START Data to process
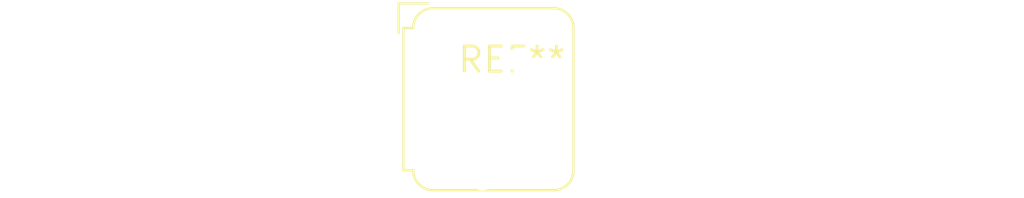
<source format=kicad_pcb>
(kicad_pcb (version 20240108) (generator pcbnew)

  (general
    (thickness 1.6)
  )

  (paper "A4")
  (layers
    (0 "F.Cu" signal)
    (31 "B.Cu" signal)
    (32 "B.Adhes" user "B.Adhesive")
    (33 "F.Adhes" user "F.Adhesive")
    (34 "B.Paste" user)
    (35 "F.Paste" user)
    (36 "B.SilkS" user "B.Silkscreen")
    (37 "F.SilkS" user "F.Silkscreen")
    (38 "B.Mask" user)
    (39 "F.Mask" user)
    (40 "Dwgs.User" user "User.Drawings")
    (41 "Cmts.User" user "User.Comments")
    (42 "Eco1.User" user "User.Eco1")
    (43 "Eco2.User" user "User.Eco2")
    (44 "Edge.Cuts" user)
    (45 "Margin" user)
    (46 "B.CrtYd" user "B.Courtyard")
    (47 "F.CrtYd" user "F.Courtyard")
    (48 "B.Fab" user)
    (49 "F.Fab" user)
    (50 "User.1" user)
    (51 "User.2" user)
    (52 "User.3" user)
    (53 "User.4" user)
    (54 "User.5" user)
    (55 "User.6" user)
    (56 "User.7" user)
    (57 "User.8" user)
    (58 "User.9" user)
  )

  (setup
    (pad_to_mask_clearance 0)
    (pcbplotparams
      (layerselection 0x00010fc_ffffffff)
      (plot_on_all_layers_selection 0x0000000_00000000)
      (disableapertmacros false)
      (usegerberextensions false)
      (usegerberattributes false)
      (usegerberadvancedattributes false)
      (creategerberjobfile false)
      (dashed_line_dash_ratio 12.000000)
      (dashed_line_gap_ratio 3.000000)
      (svgprecision 4)
      (plotframeref false)
      (viasonmask false)
      (mode 1)
      (useauxorigin false)
      (hpglpennumber 1)
      (hpglpenspeed 20)
      (hpglpendiameter 15.000000)
      (dxfpolygonmode false)
      (dxfimperialunits false)
      (dxfusepcbnewfont false)
      (psnegative false)
      (psa4output false)
      (plotreference false)
      (plotvalue false)
      (plotinvisibletext false)
      (sketchpadsonfab false)
      (subtractmaskfromsilk false)
      (outputformat 1)
      (mirror false)
      (drillshape 1)
      (scaleselection 1)
      (outputdirectory "")
    )
  )

  (net 0 "")

  (footprint "JST_JWPF_B03B-JWPF-SK-R_1x03_P2.00mm_Vertical" (layer "F.Cu") (at 0 0))

)

</source>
END Data to process
▶ What to work on:
In these entries, some lines may contain the string "SilkS". Give the number of such lines and nothing more.

▶ Answer for this exercise:
2